Once, when one of these interminable lists of weapons and vehicles, matérial of war for the Eastern Front, had come to us, Pennistone had compared the diplomatic representations of the moment, directed to obtaining the release of the immobilized Polish army, with a very small powder in a very large spoon of Lease-Lend jam. Now, the Germans penetrating into the country on an extended front, these solicitations seemed at last to have attracted official Soviet attention. This must have been four or five months before the siege of Stalingrad. Q (Ops.) Colonel ran through facts and figures, asked a few additional questions, then shook the papers together and clipped them back into their file.

‘Right?’

‘Right, sir.’

He took up the green telephone again.

‘If the London Poles have anything to add to what I have here already, let me know.’

‘We will, sir.’

He ‘went over’ on the scrambler with whomever he was talking to, and, as I withdrew, could have been dealing with Icelandic matters. Like Orpheus or Herakles returning from the silent shades of Tartarus, I set off upstairs again, the objective now Finn’s room on the second floor.

Outside the Army Council Room, side by side on the passage wall, hung, so far as I knew, the only pictures in the building, a huge pair of subfusc massively framed oil-paintings, subject and technique of which I could rarely pass without re-examination. The murkily stiff treatment of these two unwontedly elongated canvases, although not in fact executed by Horace Isbister RA, recalled his brush- work and treatment, a style that already germinated a kind of low-grade nostalgia on account of its naïve approach and total disregard for any ‘modern’ development in the painter’s art.

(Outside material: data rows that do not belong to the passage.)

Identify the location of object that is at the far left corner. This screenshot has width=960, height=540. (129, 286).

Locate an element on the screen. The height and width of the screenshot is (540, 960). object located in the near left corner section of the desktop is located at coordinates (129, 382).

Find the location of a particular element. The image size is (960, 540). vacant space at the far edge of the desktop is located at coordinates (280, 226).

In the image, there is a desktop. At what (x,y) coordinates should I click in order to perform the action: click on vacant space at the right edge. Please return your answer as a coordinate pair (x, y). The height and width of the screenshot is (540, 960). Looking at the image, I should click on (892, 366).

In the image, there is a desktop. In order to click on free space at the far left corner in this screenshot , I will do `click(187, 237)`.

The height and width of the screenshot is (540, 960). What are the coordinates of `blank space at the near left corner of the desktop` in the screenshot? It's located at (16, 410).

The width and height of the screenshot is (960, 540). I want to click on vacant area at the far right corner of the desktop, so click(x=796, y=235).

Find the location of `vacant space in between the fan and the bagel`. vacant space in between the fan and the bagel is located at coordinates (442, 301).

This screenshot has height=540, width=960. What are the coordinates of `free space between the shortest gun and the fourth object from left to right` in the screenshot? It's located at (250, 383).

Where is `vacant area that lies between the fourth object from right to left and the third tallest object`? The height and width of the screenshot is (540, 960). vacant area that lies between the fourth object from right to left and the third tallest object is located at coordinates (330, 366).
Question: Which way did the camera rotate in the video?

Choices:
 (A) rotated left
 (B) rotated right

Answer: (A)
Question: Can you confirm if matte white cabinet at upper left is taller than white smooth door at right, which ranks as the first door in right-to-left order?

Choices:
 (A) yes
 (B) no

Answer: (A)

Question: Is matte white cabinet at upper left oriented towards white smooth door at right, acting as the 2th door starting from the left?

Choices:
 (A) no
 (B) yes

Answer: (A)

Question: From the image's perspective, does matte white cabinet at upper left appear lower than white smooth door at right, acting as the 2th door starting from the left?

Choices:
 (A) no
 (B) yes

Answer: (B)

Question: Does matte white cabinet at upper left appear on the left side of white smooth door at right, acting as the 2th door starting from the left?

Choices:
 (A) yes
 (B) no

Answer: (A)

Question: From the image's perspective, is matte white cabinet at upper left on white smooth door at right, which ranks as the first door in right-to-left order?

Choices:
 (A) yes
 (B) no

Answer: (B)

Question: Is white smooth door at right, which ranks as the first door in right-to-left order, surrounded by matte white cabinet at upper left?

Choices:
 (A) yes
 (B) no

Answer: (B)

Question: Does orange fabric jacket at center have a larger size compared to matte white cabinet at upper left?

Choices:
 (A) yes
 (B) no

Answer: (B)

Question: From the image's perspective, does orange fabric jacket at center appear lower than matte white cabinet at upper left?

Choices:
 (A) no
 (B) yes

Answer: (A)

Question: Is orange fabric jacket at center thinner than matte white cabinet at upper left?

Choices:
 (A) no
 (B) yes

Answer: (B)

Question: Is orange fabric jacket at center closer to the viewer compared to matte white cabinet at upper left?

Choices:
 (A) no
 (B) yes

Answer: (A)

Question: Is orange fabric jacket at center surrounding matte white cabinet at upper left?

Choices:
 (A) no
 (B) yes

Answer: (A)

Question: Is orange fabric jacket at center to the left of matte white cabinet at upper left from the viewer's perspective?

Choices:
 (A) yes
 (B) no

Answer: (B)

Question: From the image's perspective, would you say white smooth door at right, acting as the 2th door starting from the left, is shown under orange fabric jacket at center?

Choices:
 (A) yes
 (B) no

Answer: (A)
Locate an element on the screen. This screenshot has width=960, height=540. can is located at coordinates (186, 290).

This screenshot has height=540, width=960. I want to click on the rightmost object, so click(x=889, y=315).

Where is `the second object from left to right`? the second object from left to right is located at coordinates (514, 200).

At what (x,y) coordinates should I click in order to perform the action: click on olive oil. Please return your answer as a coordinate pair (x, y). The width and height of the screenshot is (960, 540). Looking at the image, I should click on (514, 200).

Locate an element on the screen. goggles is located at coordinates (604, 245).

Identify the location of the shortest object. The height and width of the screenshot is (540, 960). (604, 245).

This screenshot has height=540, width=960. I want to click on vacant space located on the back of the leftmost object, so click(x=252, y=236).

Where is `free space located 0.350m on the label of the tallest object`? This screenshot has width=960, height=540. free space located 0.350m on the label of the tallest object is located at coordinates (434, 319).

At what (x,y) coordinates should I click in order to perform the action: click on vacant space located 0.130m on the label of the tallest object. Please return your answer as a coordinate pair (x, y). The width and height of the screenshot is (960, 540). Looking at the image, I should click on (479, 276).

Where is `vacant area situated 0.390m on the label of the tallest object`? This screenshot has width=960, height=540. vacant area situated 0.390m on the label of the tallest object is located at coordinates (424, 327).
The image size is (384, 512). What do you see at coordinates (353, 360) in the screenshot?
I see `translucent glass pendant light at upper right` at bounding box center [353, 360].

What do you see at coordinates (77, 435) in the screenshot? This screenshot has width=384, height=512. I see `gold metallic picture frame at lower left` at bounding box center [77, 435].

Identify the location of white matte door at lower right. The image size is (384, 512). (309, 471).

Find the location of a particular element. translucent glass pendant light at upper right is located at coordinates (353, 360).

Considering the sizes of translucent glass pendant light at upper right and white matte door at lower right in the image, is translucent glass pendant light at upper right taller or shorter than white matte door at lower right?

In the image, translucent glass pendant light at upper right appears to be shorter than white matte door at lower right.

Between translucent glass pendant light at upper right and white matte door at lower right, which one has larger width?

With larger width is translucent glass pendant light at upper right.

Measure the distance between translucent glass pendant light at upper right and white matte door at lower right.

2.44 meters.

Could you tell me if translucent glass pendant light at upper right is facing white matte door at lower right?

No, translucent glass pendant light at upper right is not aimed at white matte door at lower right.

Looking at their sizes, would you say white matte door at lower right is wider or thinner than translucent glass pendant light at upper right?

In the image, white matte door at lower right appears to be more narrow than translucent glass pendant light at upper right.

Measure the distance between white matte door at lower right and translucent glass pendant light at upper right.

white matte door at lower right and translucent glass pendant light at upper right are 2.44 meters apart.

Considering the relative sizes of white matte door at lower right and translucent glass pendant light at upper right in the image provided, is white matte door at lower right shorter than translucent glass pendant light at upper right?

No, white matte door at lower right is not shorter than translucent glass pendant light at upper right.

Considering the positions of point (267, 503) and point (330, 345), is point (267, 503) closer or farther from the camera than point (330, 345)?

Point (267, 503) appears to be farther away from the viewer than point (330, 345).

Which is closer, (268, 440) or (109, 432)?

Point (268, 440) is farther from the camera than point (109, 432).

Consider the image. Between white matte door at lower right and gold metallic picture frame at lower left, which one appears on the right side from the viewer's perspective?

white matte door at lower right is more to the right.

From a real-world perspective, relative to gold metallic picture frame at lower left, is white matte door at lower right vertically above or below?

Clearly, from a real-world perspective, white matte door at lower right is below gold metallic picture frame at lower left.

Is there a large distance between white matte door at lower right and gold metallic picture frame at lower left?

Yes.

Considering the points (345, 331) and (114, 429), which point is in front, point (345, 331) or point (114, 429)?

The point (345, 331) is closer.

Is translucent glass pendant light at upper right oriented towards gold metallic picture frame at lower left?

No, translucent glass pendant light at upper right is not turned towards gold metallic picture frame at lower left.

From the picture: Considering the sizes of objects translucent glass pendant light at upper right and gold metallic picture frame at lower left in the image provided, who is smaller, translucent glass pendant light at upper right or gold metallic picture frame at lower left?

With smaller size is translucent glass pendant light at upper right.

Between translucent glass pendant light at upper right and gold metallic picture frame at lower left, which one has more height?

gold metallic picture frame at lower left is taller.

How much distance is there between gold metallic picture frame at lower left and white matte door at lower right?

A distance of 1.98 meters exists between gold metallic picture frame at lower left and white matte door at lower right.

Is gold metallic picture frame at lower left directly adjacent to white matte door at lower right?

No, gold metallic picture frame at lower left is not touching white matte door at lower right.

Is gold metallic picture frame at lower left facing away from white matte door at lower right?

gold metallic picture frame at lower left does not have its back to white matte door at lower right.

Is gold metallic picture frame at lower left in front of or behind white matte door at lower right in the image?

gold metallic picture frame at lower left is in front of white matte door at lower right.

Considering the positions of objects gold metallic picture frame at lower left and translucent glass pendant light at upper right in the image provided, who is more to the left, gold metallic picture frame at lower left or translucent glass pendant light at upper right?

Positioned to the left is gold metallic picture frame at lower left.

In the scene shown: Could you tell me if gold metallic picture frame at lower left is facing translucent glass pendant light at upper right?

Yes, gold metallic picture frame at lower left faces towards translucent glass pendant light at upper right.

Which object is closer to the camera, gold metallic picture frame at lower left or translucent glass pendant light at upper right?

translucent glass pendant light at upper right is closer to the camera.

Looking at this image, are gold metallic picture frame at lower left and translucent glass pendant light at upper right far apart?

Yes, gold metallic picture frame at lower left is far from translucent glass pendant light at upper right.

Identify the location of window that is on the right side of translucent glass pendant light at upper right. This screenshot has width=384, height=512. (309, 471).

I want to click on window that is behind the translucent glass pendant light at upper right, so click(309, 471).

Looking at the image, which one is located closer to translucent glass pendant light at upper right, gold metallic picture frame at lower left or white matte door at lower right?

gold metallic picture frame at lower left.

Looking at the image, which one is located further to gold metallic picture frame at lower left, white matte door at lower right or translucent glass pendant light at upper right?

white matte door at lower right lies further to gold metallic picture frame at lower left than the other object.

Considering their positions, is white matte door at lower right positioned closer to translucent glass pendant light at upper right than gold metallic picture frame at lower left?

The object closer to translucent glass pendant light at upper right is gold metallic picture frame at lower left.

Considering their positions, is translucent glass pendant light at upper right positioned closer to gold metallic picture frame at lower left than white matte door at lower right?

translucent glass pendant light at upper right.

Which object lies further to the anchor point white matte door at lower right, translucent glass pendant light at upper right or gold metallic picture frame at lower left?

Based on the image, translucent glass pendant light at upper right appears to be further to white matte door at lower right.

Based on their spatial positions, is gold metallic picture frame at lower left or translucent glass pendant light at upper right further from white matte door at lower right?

The merging harmonies – dark brown, dark red, dark blue – depicted incidents in the wartime life of King George V: Where Belgium greeted Britain, showing the bearded monarch welcoming Albert, King of the Belgians, on arrival in this country as an exile from his own: Merville, December 1st, 1914, in which King George was portrayed chatting with President Poincare, this time both with beards, the President wearing a hat somewhat resembling the head-dress of an avocat in the French lawcourts. Perhaps it was fur, on account of the cold. This time too busy to make a fresh assessment, aesthetic or sartorial, I passed the picture by. Finn’s door was locked. He might still be with the General, more probably was himself making a round of branches concerned with the evacuation. There was nothing for it but Blackhead, and restrictions on straw for hospital palliasses.